Custom automation layer over GitHub Actions —
On this page
Skip to contentOverview
GitHub Actions is great for simple pipelines. It falls apart when you have 20+ microservices with interdependent build orders, shared artifact caches that evict under load, and no way to roll back a deployment that broke three services at once.
This project replaces the standard Actions workflow with a custom orchestration layer that understands the dependency graph between services, manages artifact caches with versioned keys, and supports atomic rollbacks with a single command.
The Problem
The original pipeline had these issues:
- Blind parallelism — All services built in parallel regardless of dependencies. If service A depends on service B, both built simultaneously, and A’s tests failed because B hadn’t been updated yet.
- Cache thrashing — Shared caches evicted under load, causing rebuilds of unchanged services. No cache versioning strategy.
- No rollback — Deployments were fire-and-forget. A bad release meant manually reverting commits and re-running pipelines.
- Opaque failures — When a pipeline failed, it was unclear whether the failure was in the build, test, deploy, or integration stage.
The Solution
The orchestration layer is a Go binary that runs as a GitHub Actions workflow step. It:
- Reads a
services.yamlmanifest that declares build order, dependencies, and deployment targets - Constructs a DAG and schedules builds in dependency order
- Uses content-addressed cache keys based on file hashes, so only changed services rebuild
- Promotes artifacts through an environment pipeline (dev → staging → prod) with manual gates
- Stores deployment history with rollback support
Results
After three months of use:
- Build time reduced by 40% (fewer redundant builds)

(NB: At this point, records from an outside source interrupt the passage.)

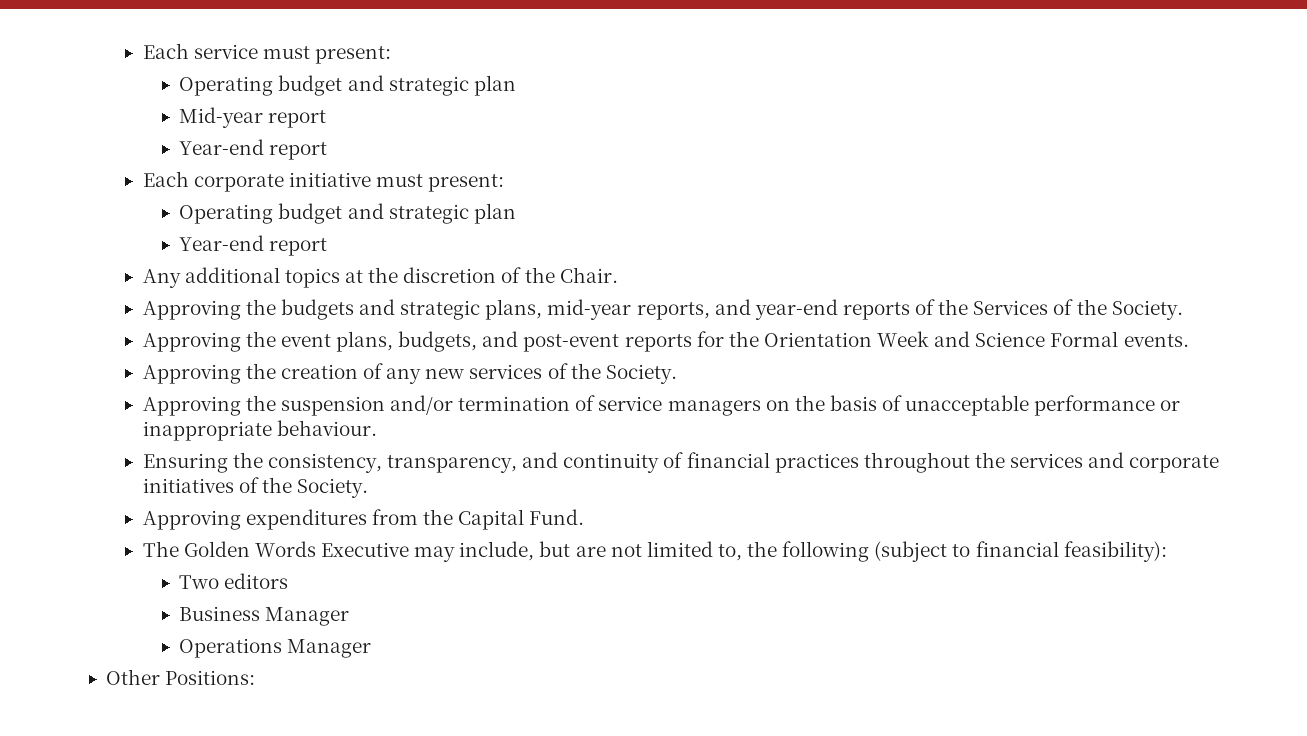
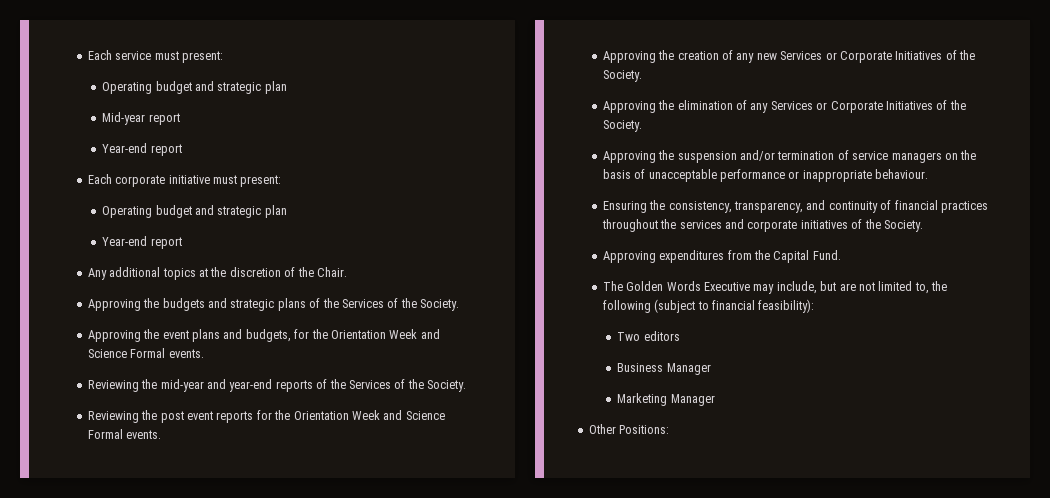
[485,299,710,320] plans, mid-year reports, -> [277,298,460,311] [87,329,440,342] [87,348,204,358] [87,379,204,392] plans of the Services of the Society. // Approving the event plans and budgets, for the Orientation Week and Science Formal events. // Reviewing the mid-year
[142,331,620,352] Approving the event plans, budgets, and post-event -> [87,410,214,423] Reviewing the post event
[469,364,543,379] services -> [780,50,976,63] [602,70,642,82] [602,100,933,113] Services or Corporate Initiatives of the Society. // Approving the elimination of any Services or Corporate Initiatives
[179,638,283,658] Operations -> [617,393,668,406] Marketing

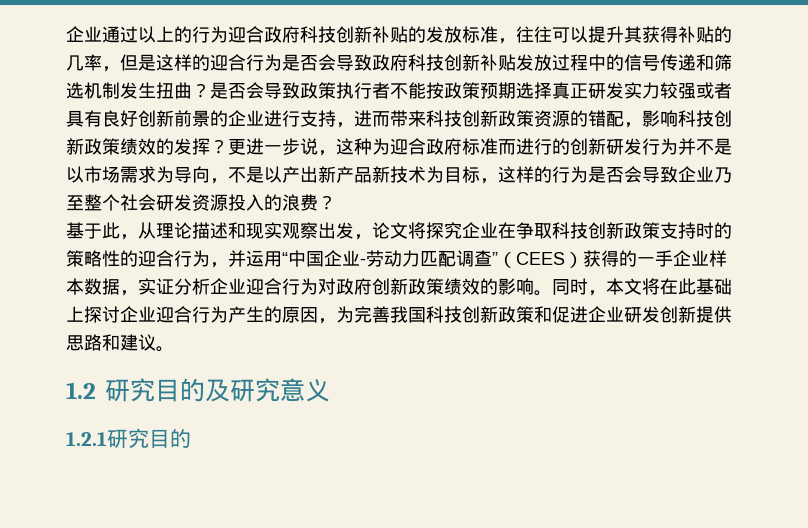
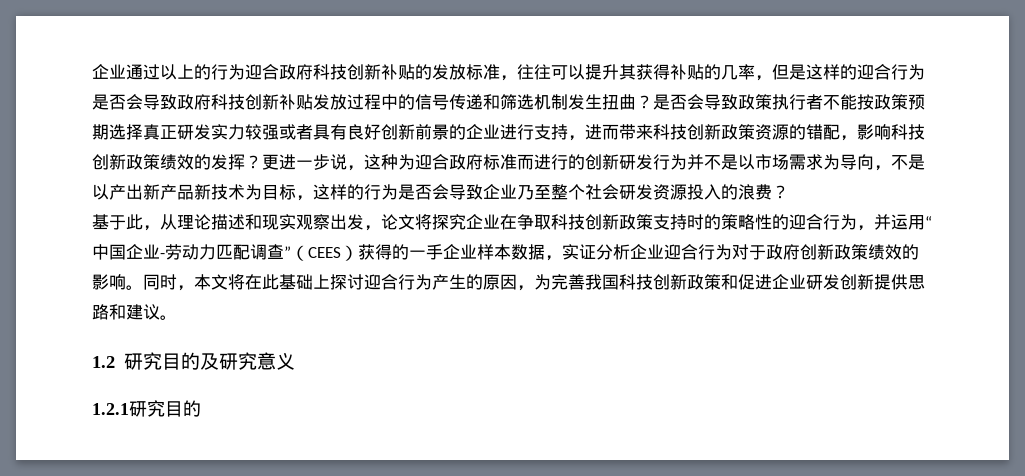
(336, 286) none -> [749,245,766,260] 于
[120,306,156,322] 企业 -> (364, 282) none

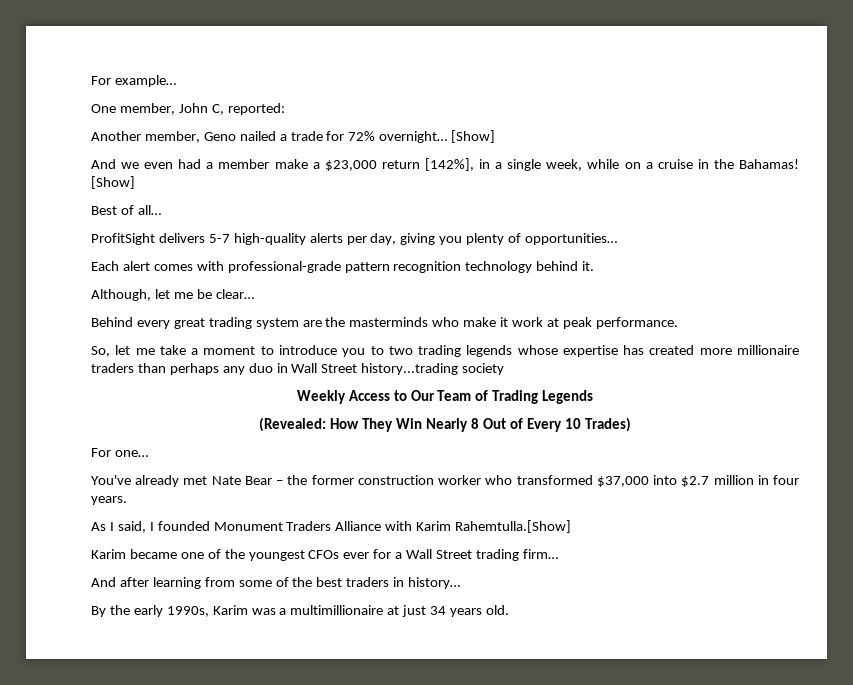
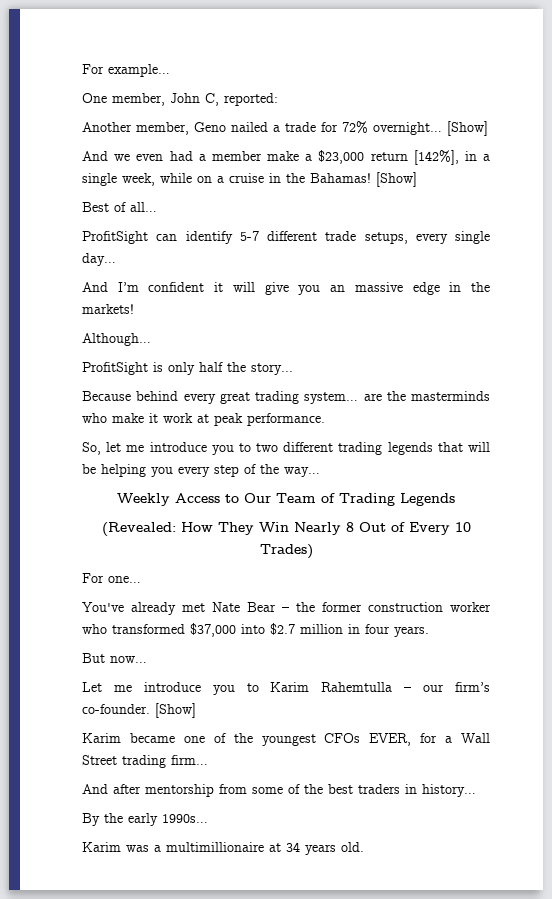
[158,233,618,245] [91,261,595,273] [91,289,254,301] [91,317,133,327] delivers 5-7 high-quality alerts per day, giving you plenty of opportunities… // Each alert comes with professional-grade pattern recognition technology behind it. // Although, let me be clear… // Behind -> [156,231,490,244] [82,253,116,266] [82,282,491,295] [82,304,134,314] [82,333,151,346] [82,362,293,375] [82,391,179,401] can identify 5-7 different trade setups, every single day… // And I’m confident it will give you an massive edge in the markets! // Although… // ProfitSight is only half the story... // Because behind
[255,318,299,329] system -> [304,392,359,404] system…
[159,345,274,355] take a moment to -> (145, 448) none
(413, 350) none -> [283,442,334,452] different
[517,345,800,357] [91,363,505,375] whose expertise has created more millionaire traders than perhaps any duo in Wall Street history...trading society -> [437,442,490,452] [82,464,320,477] that will be helping you every step of the way…
[91,520,572,533] As I said, I founded Monument Traders Alliance with Karim Rahemtulla.[Show] -> [82,653,147,663] [82,682,491,695] [82,703,196,718] But now… // Let me introduce you to Karim Rahemtulla – our firm’s co-founder. [Show]
[343,552,370,559] ever -> [369,733,412,746] EVER,
[152,577,201,589] learning -> [145,784,214,797] mentorship
[166,606,209,617] 1990s, -> [162,814,208,823] 1990s… //
[402,605,427,617] just -> (281, 847) none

- Deployment failures dropped 60% (dependency ordering catches issues earlier)
- Rollback time from 15 minutes (manual) to 30 seconds (single command)
- Engineering team spent 80% less time debugging pipeline failures
Lessons Learned
- Start with the dependency graph. Everything else flows from understanding what depends on what.
- Cache keys should be content-addressed, not branch-named. Branch names change; file hashes don’t.
- Manual gates for production deployments are not optional. Automate everything except the final click.